Comme d’autres, la protectrice du citoyen, Marie Rinfret, s’est opposée au prolongement de l’état d’urgence sanitaire jusqu’à ce que le conseil des ministres décide d’y mettre fin, alors qu’il doit le renouveler tous les dix jours à l’heure actuelle. Christian Dubé semblait disposé à accepter sa recommandation en limitant à six mois sa durée.

La salve la plus dévastatrice est venue de la Commission de suivi des recommandations de la Commission Charbonneau. En se donnant le pouvoir de limiter l’application de la LCOP, le gouvernement Legault crée des conditions « extrêmement favorables » à l’émergence de la collusion et de la corruption, ainsi qu’à un gonflement des coûts des projets.

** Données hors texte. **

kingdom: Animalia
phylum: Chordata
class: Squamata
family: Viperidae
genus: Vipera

Le Bureau de l’inspecteur général de Montréal (BIG) a insisté sur le maintien des règles d’intégrité et la mise en place d’une surveillance accrue sous forme d’inspections ponctuelles et aléatoires, un pouvoir que détient le BIG, mais pas l’Autorité des marchés publics (AMP), l’instance québécoise.

Par la voix de Gaétan Barrette, le Parti libéral a réclamé que le projet de loi 61 accorde ce pouvoir à l’AMP. Christian Dubé veut attendre à l’automne pour déposer un projet de loi en ce sens. Or, il est essentiel que l’AMP puisse mener ces opérations dissuasives dès que se mettra en branle l’accélération des investissements, qui ne manqueront pas d’allécher le crime organisé, mais aussi d’encourager des entrepreneurs peu scrupuleux à profiter de la situation, comme l’a fait remarquer l’inspectrice générale du BIG, Brigitte Bishop. On ne peut que s’étonner que le gouvernement Legault n’ait pas prévu le coup.

Le président du Conseil du trésor devra aussi donner des assurances que l’accélération des projets ne constitue pas une licence pour détruire des milieux humides, comme le permet le projet de loi, et, s’il faut réduire les délais, cela ne peut se faire au détriment de la protection de l’environnement. De même, les exigences de reddition de compte sont nettement insuffisantes et s’avéreront inefficaces, comme l’a relevé la vérificatrice générale.

Enfin, le projet de loi 61, et c’est un de ses graves défauts, affaiblit grandement le contrôle parlementaire, pierre angulaire de notre régime démocratique. À défaut de présenter dès maintenant les règlements qu’il entend adopter, le gouvernement devrait avoir l’obligation de les déposer au fur et à mesure en commission parlementaire afin qu’ils soient dûment étudiés par les élus, comme le prévoit l’article 4 pour les projets qui ne sont pas compris dans la liste inscrite dans le projet de loi. L’arbitraire que se réserve le pouvoir exécutif doit s’accompagner de solides contrepoids.
 



Une version précédente de ce texte, qui mentionnait à deux reprises le projet de loi 21, a été modifiée.